String Manipulation

  • Jeff Moden (3/16/2009)


    Goldie Graber (3/16/2009)


    Jeff Moden (3/16/2009)


    One of your requirements was to ....

    4. Replace all entity codes (“&xxx;”) with X

    If you "smear" that requirement across all the other requirements including that of replacing certain symbols and single letter words with spaces, all I did was to first detect the entity code and then change the 3 digits to an ASCII code. For example, & 0 4 1 ; (without the spaces) would be replaced by a right parenthesis. It also allows for an & to precede a ; in the actual text without being converted because it checks for the proper length of the entity code (which is actually 5 but that's the way this type of math works out).

    That's what I thought.
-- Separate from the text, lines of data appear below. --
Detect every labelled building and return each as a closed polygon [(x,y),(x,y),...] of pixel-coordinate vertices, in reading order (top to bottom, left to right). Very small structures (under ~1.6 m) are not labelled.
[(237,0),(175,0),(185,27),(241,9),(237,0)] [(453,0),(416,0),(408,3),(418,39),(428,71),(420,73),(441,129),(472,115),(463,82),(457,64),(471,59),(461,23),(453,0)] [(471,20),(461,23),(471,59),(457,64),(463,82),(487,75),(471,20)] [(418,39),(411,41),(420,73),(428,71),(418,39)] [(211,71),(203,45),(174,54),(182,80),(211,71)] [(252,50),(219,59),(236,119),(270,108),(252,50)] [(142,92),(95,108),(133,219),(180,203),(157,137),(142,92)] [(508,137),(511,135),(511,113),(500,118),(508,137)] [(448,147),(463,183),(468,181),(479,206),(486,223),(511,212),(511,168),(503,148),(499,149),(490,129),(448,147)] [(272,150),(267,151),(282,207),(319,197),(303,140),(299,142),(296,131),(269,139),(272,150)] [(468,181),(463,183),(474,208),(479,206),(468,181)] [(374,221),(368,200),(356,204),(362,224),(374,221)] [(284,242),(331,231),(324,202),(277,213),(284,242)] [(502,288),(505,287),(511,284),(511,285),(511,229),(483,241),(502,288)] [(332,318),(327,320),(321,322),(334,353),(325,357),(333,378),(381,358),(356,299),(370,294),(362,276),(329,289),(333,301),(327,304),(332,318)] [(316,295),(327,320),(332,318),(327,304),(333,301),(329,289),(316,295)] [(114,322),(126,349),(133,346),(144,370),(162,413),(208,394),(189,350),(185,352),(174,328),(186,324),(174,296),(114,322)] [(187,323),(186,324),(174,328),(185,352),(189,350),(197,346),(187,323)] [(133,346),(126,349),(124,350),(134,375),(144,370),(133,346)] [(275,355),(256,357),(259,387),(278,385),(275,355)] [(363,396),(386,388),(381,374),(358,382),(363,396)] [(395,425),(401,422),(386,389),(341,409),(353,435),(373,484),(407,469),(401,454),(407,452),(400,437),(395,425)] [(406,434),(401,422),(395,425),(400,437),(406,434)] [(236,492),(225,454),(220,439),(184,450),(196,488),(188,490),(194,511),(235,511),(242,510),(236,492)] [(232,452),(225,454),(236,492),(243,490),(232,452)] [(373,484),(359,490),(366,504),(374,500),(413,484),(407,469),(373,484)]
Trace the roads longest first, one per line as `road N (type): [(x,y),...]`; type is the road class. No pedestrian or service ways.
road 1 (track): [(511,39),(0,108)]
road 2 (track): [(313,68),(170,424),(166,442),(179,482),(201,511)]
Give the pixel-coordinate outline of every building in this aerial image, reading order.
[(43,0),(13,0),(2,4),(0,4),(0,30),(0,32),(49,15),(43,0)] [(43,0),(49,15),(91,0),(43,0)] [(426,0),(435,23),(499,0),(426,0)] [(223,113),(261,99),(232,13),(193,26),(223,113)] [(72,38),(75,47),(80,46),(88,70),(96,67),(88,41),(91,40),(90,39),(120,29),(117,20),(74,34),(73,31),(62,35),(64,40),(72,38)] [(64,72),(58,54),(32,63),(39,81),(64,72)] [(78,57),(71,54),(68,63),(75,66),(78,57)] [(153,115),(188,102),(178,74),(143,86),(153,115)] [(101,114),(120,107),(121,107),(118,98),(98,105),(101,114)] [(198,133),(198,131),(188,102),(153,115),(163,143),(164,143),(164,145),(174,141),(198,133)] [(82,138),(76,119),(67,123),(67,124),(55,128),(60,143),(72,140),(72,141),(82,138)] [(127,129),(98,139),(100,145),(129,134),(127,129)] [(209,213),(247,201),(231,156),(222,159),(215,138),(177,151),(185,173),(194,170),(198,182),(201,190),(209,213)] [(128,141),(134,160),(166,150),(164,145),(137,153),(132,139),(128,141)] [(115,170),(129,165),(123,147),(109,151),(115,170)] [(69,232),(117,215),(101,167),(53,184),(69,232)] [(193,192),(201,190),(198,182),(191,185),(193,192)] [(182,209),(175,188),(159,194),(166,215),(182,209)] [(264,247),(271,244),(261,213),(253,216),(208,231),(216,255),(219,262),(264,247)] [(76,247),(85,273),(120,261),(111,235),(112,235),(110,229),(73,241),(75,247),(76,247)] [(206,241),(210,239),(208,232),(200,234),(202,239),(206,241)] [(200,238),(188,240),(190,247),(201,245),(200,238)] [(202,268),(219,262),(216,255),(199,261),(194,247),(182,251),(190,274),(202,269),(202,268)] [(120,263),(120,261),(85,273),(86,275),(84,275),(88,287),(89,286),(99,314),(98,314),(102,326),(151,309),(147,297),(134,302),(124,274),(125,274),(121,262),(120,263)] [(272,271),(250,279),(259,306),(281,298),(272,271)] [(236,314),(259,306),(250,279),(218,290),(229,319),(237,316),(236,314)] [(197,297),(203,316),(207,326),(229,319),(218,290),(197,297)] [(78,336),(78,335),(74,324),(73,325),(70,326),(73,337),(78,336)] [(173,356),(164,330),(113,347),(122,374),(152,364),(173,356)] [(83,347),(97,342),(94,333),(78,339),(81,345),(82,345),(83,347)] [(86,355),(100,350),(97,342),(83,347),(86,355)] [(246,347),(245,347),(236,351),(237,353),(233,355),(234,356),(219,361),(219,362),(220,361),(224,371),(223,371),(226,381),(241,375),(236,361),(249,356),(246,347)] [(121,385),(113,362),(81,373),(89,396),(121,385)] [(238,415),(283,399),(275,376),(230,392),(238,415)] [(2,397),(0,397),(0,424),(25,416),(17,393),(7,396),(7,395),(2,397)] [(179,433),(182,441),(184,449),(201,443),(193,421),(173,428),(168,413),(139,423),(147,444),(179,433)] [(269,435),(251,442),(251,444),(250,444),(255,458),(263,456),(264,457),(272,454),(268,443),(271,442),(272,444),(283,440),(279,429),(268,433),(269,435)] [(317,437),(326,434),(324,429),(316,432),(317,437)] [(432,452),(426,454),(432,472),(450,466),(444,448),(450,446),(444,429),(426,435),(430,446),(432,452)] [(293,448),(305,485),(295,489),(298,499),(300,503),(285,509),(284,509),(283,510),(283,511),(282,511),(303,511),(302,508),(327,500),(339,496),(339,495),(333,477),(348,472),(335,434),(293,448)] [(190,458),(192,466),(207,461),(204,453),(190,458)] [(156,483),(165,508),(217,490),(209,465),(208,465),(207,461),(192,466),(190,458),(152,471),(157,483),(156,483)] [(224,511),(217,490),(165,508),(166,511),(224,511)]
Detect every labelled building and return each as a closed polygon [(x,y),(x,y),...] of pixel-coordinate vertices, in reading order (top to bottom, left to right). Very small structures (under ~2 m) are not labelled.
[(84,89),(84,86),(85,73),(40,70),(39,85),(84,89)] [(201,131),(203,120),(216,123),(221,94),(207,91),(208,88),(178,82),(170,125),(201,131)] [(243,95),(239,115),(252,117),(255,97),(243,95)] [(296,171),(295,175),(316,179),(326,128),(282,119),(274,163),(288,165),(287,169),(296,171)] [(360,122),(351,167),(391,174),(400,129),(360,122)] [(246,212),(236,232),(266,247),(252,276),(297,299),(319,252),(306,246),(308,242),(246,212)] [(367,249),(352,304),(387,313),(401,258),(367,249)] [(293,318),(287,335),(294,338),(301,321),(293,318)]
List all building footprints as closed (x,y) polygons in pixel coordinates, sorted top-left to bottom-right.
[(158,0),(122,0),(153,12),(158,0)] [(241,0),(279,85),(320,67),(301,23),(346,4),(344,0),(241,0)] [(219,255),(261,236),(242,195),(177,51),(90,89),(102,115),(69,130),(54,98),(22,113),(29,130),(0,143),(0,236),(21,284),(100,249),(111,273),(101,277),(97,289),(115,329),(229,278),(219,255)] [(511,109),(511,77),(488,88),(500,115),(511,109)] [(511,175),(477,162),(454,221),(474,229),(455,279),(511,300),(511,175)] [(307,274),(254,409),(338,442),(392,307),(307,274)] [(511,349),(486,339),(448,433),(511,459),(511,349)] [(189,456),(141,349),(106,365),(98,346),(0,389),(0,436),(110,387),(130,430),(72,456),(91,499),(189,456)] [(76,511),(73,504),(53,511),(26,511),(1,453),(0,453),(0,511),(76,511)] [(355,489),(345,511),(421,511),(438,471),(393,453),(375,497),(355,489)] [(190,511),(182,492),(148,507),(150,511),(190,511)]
Unfortunately, we can't assume that entity codes are exactly 5 characters.

    The ones which represent characters in other languages are longer.

    Here's the code I'm using now.

    -- Replace all other entity codes with an X

    SET @Start = CHARINDEX('&', @HTMLText)

    SET @End = CHARINDEX(';', @HTMLText, @Start)

    SET @Length = (@End - @Start) + 1

    WHILE (@Start > 0 AND @End > 0 AND @Length > 0)

    BEGIN

    IF CHARINDEX(' ',SUBSTRING(@HTMLText, @Start, @Length)) = 0

    SET @HTMLText = STUFF(@HTMLText, @Start, @Length, 'X')

    SET @Start = CHARINDEX('&', @HTMLText, @Start + 1)

    SET @End = CHARINDEX(';', @HTMLText, @Start)

    SET @Length = (@End - @Start) + 1

    END

    What's the maximum length they can be?

    Not sure. I was told I can not assume any specific size.

    The rule I need to use is that there are no spaces in between the numbers/letters of the entity codes.

    So something like "Joe & Mary went to the store; they bought fruit" would not be replaced but something like & #21855; or & #21205; would be replaced.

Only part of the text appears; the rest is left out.